The growth is coming in different areas. So mobile, for example, is one of the areas that I don’t think pharma is doing enough in—and significant amounts of traffic. We have some publishers where half of their web traffic today is coming from mobile devices. For most it’s still in the 25% to 30% range, but there are some utilitarian types of products where half or more of the traffic’s coming from mobile devices.
And pharma for the most part has been relatively quiet on the mobile front, so I think they’re experiencing the same kind of delay that they did in getting into digital. I think they’ll get there, but they’re still grappling with a lot of the medical legal issues over screen size and displaying fair balance in a way that can be acceptable to the FDA, etc. So I do think it’s shifting, but digital, there’s no doubt, is going to continue to grow on all fronts, some faster than others. You know, online video would be another great example where I don’t think pharma has been as aggressive as some other industries, but again, I think they will get there. And in some ways they’ve been doing direct-to-consumer television for so long, online video should be a very natural fit, but you know, they can’t have a 60-second spot, which you know, often they want for the display of fair balance. Online video just doesn’t work that way.
Bud Bilanich: Yeah. Well you know, you talk mobile and mobile is more than just optimizing your site so it can be read on a mobile device, correct?
R.J. Lewis: Absolutely. You got to fish where the fish are, and if your target audience—particularly for brands like, you know, dermatology products for acne, for example, if you’re target audience is using mobile as their primary source for information and connectivity, you really need to figure out how to be there.
Bud Bilanich: All right. Well, you know, R.J. this is tremendous. You truly are an expert in this whole area. Thank you for your time. Any last bit of advice, wisdom, that you can offer PM360 readers on using digital as a way of reaching target audiences?
R.J. Lewis: Well, you know, I think one of the things that’s kind of—if you look at overall trends and say well what’s happening that you should be inquiring about, pressing your agencies for information on, one of the big trends we’re seeing in the professional space is authentication. So it’s not enough for a lot of brands now to say, hey, I’m comfortable being on a large medical society website or in a large well-known journal and running on a run-of-site basis. Many brands are pushing for more and more authentication and more and more granular targeting. And they’ve done this offline for a long time so it’s not a surprise, but they want to do list-match targeting. So we’ve been working with publishers and educating publishers on really adopting the authentication process, registration process, so that we can deliver finer and finer granular targeting to the end client.

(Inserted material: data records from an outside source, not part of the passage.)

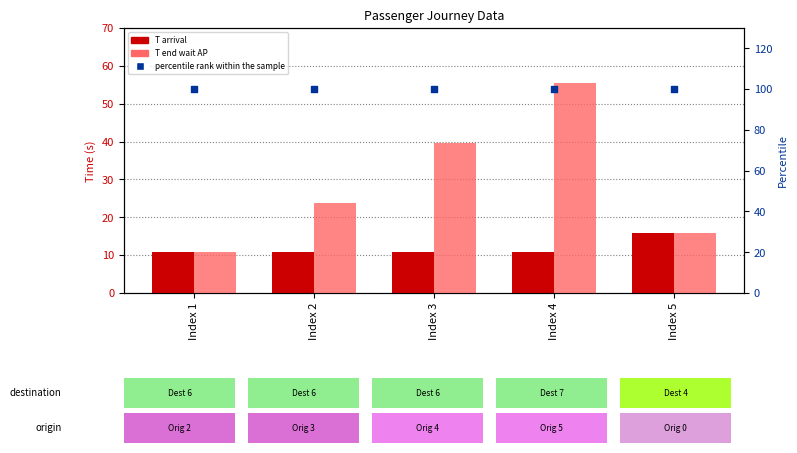

Which series has the widest spread of Y values?

T end wait AP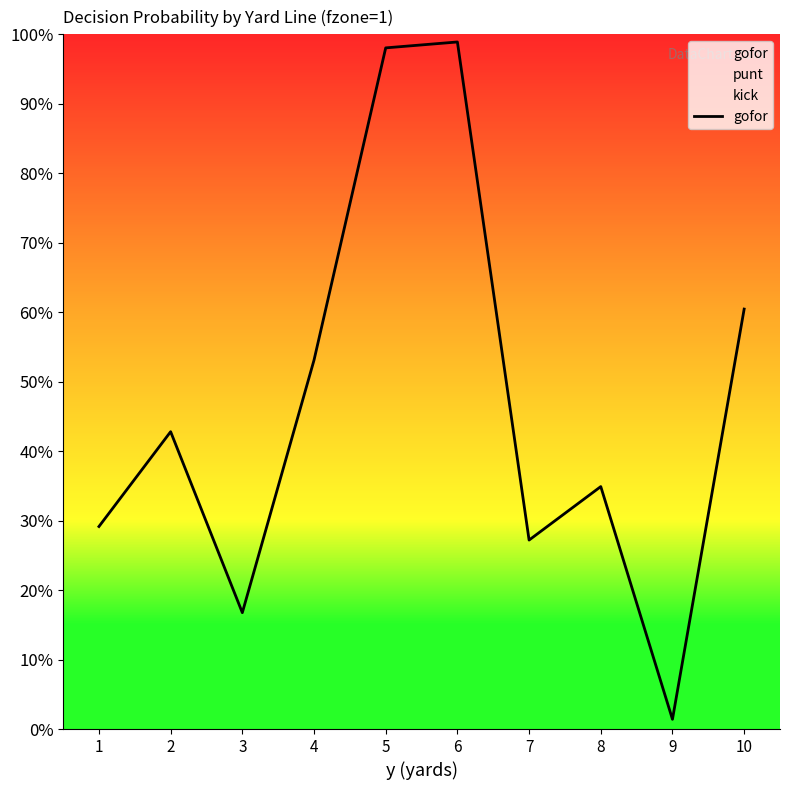

Reading left to right, extract all data points from this chart.

1=0.3	2=0.4	3=0.2	4=0.5	5=1.0	6=1.0	7=0.3	8=0.3	9=0.0	10=0.6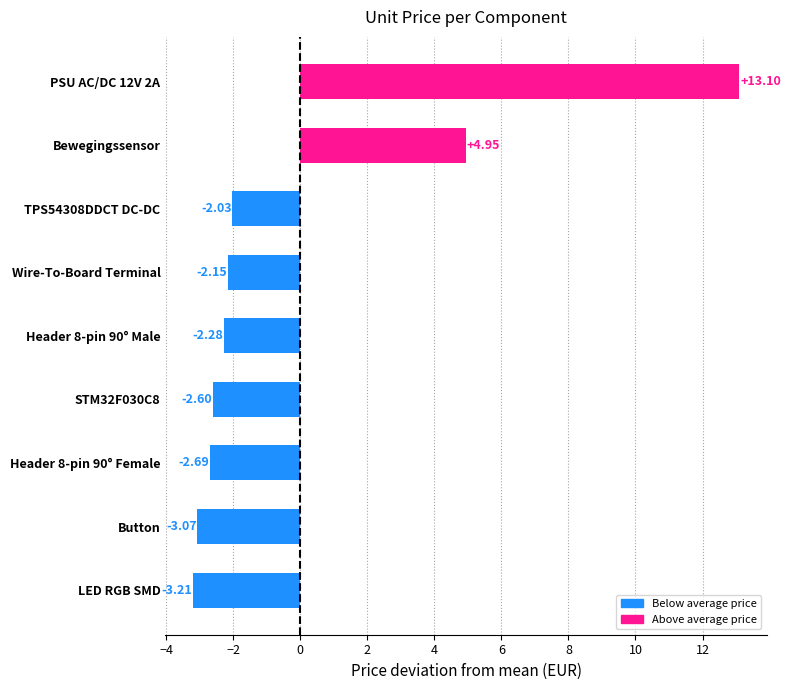

Where is the data nearest to the value 4?

Bewegingssensor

It’s kind of funny, Bud because I ended up following in my parents’ footsteps. My parents are both educators and I chose a different career path in that I became a serial entrepreneur on the Internet, but at the end of the day when you boil down my job on a daily basis, it’s really all about educating still. It’s educating marketers about digital and educating our publishing partners about digital. We do an equal amount of education on both sides, and so the more we can help bring them up to speed and push the industry along and continue to push that envelop, the more excited I get.
Bud Bilanich: Well that’s what happens when you’re first into a field. You have to do an awful lot of education because it takes a while for people to even understand what you’re trying to do, right?
R.J. Lewis: It does, it does.
Bud Bilanich: All right. Well, R.J. thank you so much. This is Bud Bilanich. R.J. Lewis has been my guest today. We’re talking about Experts on Call for PM360. Tune in next month and we’re going to have another great interview for you. So R.J. thanks again so much. Appreciate your time.